[[ THE INPUT open ]]
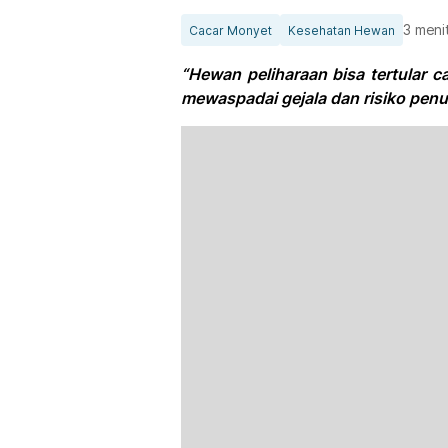
3 meni
Cacar Monyet
Kesehatan Hewan
“Hewan peliharaan bisa tertular c
mewaspadai gejala dan risiko penu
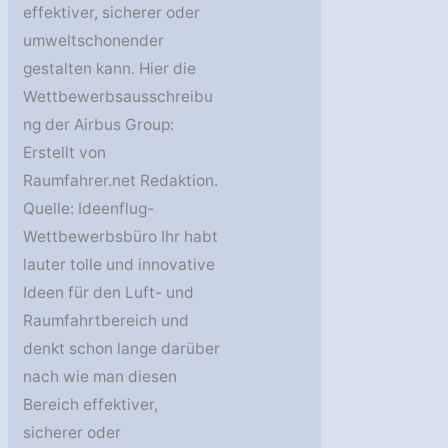
effektiver, sicherer oder
umweltschonender
gestalten kann. Hier die
Wettbewerbsausschreibu
ng der Airbus Group:
Erstellt von
Raumfahrer.net Redaktion.
Quelle: Ideenflug-
Wettbewerbsbüro Ihr habt
lauter tolle und innovative
Ideen für den Luft- und
Raumfahrtbereich und
denkt schon lange darüber
nach wie man diesen
Bereich effektiver,
sicherer oder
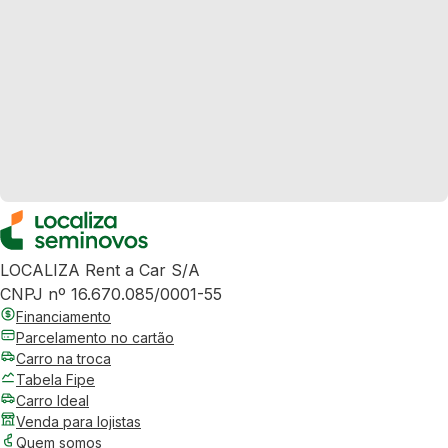
LOCALIZA Rent a Car S/A
CNPJ nº 16.670.085/0001-55
Financiamento
Parcelamento no cartão
Carro na troca
Tabela Fipe
Carro Ideal
Venda para lojistas
Quem somos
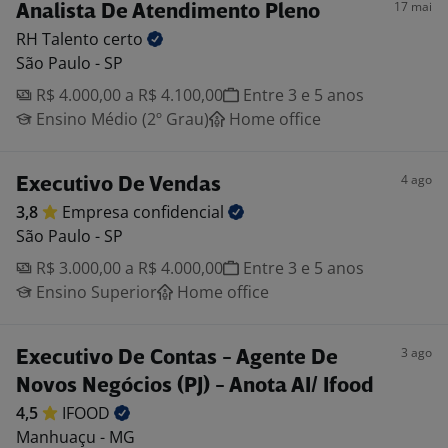
17 mai
Analista De Atendimento Pleno
RH Talento
certo
São Paulo - SP
R$ 4.000,00 a R$ 4.100,00
Entre 3 e 5 anos
Ensino Médio (2º Grau)
Home office
4 ago
Executivo De Vendas
3,8
Empresa
confidencial
São Paulo - SP
R$ 3.000,00 a R$ 4.000,00
Entre 3 e 5 anos
Ensino Superior
Home office
3 ago
Executivo De Contas - Agente De
Novos Negócios (PJ) - Anota AI/ Ifood
4,5
IFOOD
Manhuaçu - MG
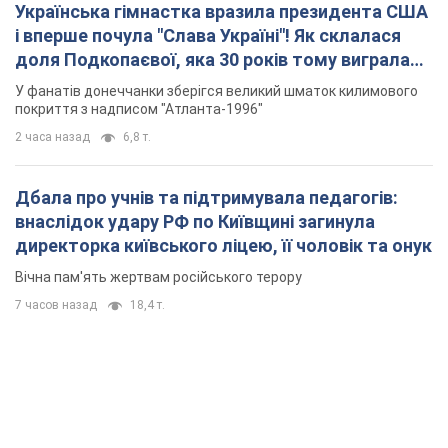
Українська гімнастка вразила президента США
і вперше почула "Слава Україні"! Як склалася
доля Подкопаєвої, яка 30 років тому виграла
"золото" Олімпіади
У фанатів донеччанки зберігся великий шматок килимового
покриття з надписом "Атланта-1996"
2 часа назад
6,8 т.
Дбала про учнів та підтримувала педагогів:
внаслідок удару РФ по Київщині загинула
директорка київського ліцею, її чоловік та онук
Вічна пам'ять жертвам російського терору
7 часов назад
18,4 т.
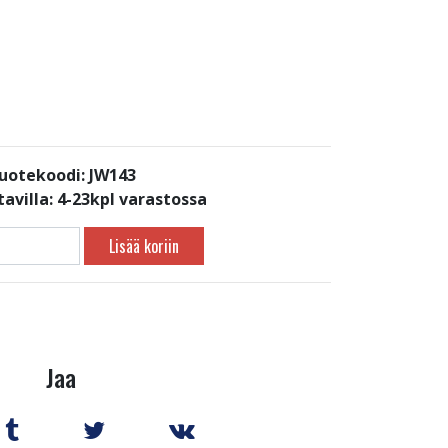
uotekoodi: JW143
avilla:
4-23kpl varastossa
Lisää koriin
Jaa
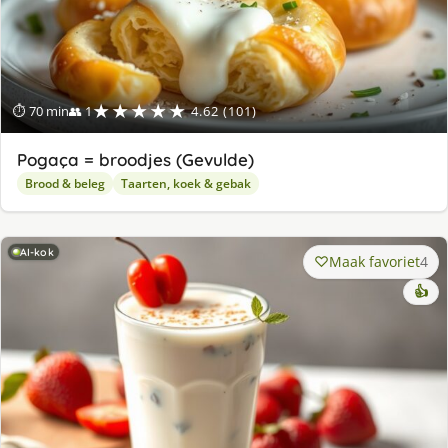
★★★★★
⏱ 70 min
👥 1
4.62 (101)
Pogaça = broodjes (Gevulde)
Brood & beleg
Taarten, koek & gebak
AI-kok
Maak favoriet
4
👍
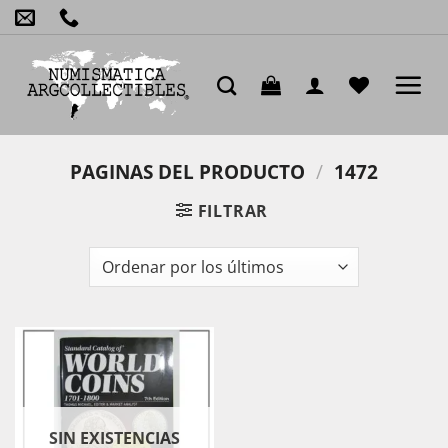
Saltar
al
contenido
PAGINAS DEL PRODUCTO
/
1472
FILTRAR
SIN EXISTENCIAS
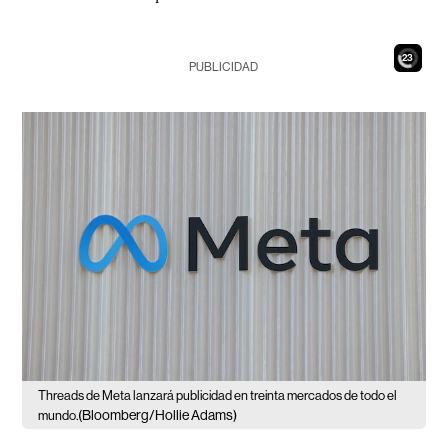
21
PUBLICIDAD
Threads de Meta lanzará publicidad en treinta mercados de todo el
(Bloomberg/Hollie Adams)
mundo.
[[ THE INPUT closed ]]
AIM OF THE EXERCISE: Output every line of text from the material above, character for character, and leave out the pictures.

SOLUTION:
3 meni
Cacar Monyet
Kesehatan Hewan
“Hewan peliharaan bisa tertular c
mewaspadai gejala dan risiko penu
effektiver, sicherer oder
umweltschonender
gestalten kann. Hier die
Wettbewerbsausschreibu
ng der Airbus Group:
Erstellt von
Raumfahrer.net Redaktion.
Quelle: Ideenflug-
Wettbewerbsbüro Ihr habt
lauter tolle und innovative
Ideen für den Luft- und
Raumfahrtbereich und
denkt schon lange darüber
nach wie man diesen
Bereich effektiver,
sicherer oder
LOCALIZA Rent a Car S/A
CNPJ nº 16.670.085/0001-55
Financiamento
Parcelamento no cartão
Carro na troca
Tabela Fipe
Carro Ideal
Venda para lojistas
Quem somos
17 mai
Analista De Atendimento Pleno
RH Talento
certo
São Paulo - SP
R$ 4.000,00 a R$ 4.100,00
Entre 3 e 5 anos
Ensino Médio (2º Grau)
Home office
4 ago
Executivo De Vendas
3,8
Empresa
confidencial
São Paulo - SP
R$ 3.000,00 a R$ 4.000,00
Entre 3 e 5 anos
Ensino Superior
Home office
3 ago
Executivo De Contas - Agente De
Novos Negócios (PJ) - Anota AI/ Ifood
4,5
IFOOD
Manhuaçu - MG
Українська гімнастка вразила президента США
і вперше почула "Слава Україні"! Як склалася
доля Подкопаєвої, яка 30 років тому виграла
"золото" Олімпіади
У фанатів донеччанки зберігся великий шматок килимового
покриття з надписом "Атланта-1996"
2 часа назад
6,8 т.
Дбала про учнів та підтримувала педагогів:
внаслідок удару РФ по Київщині загинула
директорка київського ліцею, її чоловік та онук
Вічна пам'ять жертвам російського терору
7 часов назад
18,4 т.
uotekoodi: JW143
avilla:
4-23kpl varastossa
Lisää koriin
Jaa
★★★★★
⏱ 70 min
👥 1
4.62 (101)
Pogaça = broodjes (Gevulde)
Brood & beleg
Taarten, koek & gebak
AI-kok
Maak favoriet
4
👍
Saltar
al
contenido
PAGINAS DEL PRODUCTO
/
1472
FILTRAR
SIN EXISTENCIAS
21
PUBLICIDAD
Threads de Meta lanzará publicidad en treinta mercados de todo el
(Bloomberg/Hollie Adams)
mundo.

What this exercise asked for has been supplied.